= Beginning of Section =

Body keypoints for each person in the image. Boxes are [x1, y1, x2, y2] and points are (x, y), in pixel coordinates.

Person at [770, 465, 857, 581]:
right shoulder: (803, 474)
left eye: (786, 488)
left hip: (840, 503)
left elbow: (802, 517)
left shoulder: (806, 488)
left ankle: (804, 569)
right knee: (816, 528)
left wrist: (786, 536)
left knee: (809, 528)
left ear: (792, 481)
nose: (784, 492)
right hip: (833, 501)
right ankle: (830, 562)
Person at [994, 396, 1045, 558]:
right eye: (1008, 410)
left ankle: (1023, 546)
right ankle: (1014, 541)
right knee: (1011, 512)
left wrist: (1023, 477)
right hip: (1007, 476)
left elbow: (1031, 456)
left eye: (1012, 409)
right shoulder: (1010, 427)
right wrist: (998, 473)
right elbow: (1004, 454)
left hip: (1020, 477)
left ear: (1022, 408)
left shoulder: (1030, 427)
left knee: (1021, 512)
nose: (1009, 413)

= End of Section =
= Beginning of Section =

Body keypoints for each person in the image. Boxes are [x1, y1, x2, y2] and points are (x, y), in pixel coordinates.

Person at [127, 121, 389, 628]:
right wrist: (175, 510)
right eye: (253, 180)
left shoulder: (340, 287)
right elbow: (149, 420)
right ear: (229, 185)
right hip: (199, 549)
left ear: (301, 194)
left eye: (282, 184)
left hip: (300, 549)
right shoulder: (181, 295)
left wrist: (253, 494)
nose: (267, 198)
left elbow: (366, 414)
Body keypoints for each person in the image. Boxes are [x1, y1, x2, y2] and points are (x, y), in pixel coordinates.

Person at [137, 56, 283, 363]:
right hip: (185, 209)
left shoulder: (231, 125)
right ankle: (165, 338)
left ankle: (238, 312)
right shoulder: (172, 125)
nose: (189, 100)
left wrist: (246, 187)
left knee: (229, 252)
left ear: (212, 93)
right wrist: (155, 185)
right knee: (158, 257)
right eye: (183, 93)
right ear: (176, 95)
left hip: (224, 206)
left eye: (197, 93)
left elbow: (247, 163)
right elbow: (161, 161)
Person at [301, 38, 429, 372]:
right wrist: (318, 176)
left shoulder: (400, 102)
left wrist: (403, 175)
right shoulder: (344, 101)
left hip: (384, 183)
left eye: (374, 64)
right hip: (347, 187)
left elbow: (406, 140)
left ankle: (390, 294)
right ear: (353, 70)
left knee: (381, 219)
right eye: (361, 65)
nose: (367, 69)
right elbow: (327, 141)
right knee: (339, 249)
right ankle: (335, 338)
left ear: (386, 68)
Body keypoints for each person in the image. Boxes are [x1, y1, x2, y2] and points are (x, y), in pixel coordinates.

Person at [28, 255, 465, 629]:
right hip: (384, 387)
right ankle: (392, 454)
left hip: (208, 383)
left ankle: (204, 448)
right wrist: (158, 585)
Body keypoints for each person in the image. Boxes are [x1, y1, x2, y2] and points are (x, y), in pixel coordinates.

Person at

= End of Section =
= Beginning of Section =

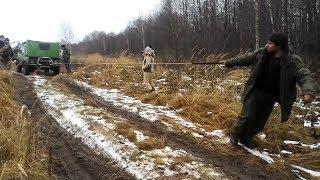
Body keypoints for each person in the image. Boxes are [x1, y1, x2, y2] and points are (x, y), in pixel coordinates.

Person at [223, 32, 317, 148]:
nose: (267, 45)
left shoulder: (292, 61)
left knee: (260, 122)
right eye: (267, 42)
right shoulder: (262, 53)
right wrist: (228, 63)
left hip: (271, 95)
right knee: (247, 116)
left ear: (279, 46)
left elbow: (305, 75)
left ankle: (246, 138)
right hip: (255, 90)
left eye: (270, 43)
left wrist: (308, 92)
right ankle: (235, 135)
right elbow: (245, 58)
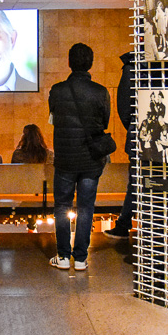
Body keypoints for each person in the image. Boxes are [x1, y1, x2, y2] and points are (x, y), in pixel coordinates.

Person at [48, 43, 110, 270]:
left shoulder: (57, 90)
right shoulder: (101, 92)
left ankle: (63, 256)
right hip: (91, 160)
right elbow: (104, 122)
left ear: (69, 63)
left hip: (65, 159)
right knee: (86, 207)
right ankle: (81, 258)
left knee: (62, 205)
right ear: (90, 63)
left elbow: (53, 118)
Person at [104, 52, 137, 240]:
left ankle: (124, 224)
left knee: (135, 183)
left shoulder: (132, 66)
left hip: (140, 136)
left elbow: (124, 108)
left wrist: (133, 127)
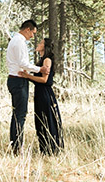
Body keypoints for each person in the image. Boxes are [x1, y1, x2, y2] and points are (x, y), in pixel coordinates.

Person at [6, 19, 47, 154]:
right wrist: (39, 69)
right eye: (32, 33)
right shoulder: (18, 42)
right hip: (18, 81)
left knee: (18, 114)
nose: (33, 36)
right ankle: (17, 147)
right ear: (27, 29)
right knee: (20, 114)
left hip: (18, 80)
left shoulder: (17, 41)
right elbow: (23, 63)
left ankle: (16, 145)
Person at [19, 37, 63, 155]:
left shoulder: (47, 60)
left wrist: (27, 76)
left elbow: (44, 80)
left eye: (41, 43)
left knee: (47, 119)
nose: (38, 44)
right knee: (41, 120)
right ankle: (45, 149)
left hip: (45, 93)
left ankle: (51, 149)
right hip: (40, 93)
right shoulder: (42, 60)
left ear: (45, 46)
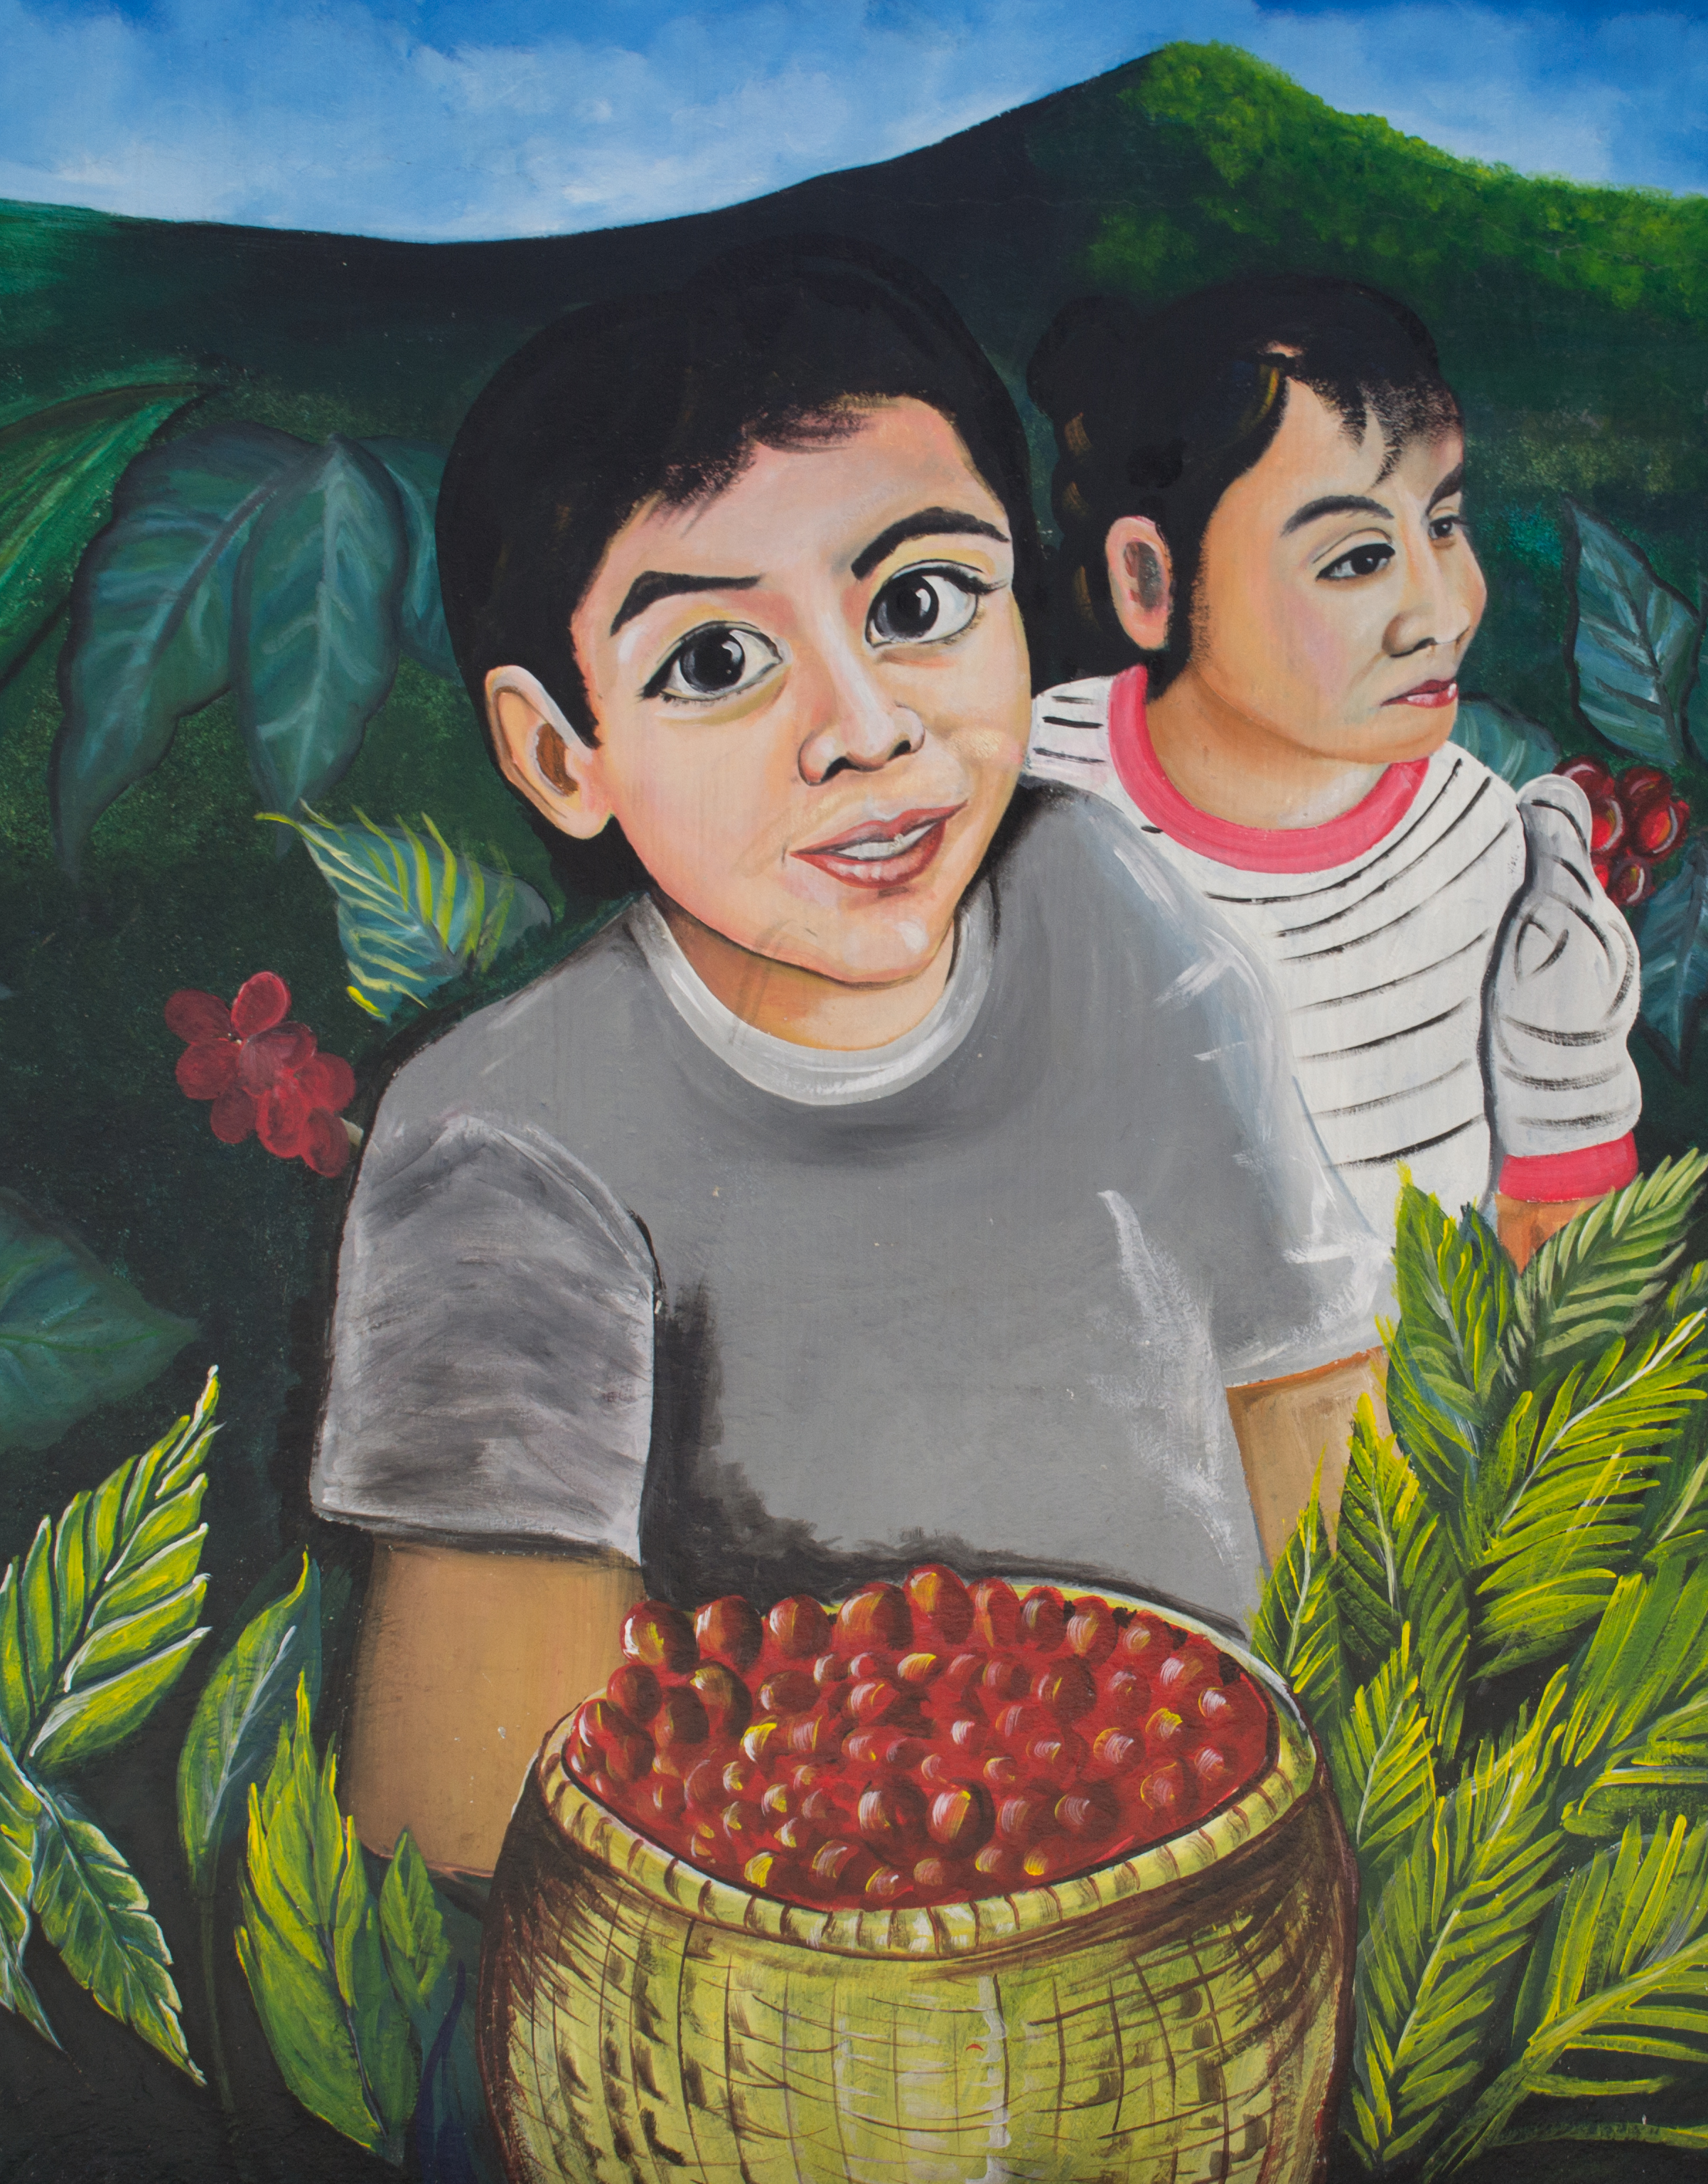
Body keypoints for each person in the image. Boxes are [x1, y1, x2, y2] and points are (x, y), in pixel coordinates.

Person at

= End of Section =

> **INSTRUCTIONS TO FOLLOW**: Would you please return all lines of the data that include the word "nose"?

> **COMPLETED TASK**:
nose: (784, 492)
nose: (1009, 413)
nose: (267, 198)
nose: (189, 100)
nose: (367, 69)
nose: (267, 45)
nose: (33, 36)
nose: (38, 44)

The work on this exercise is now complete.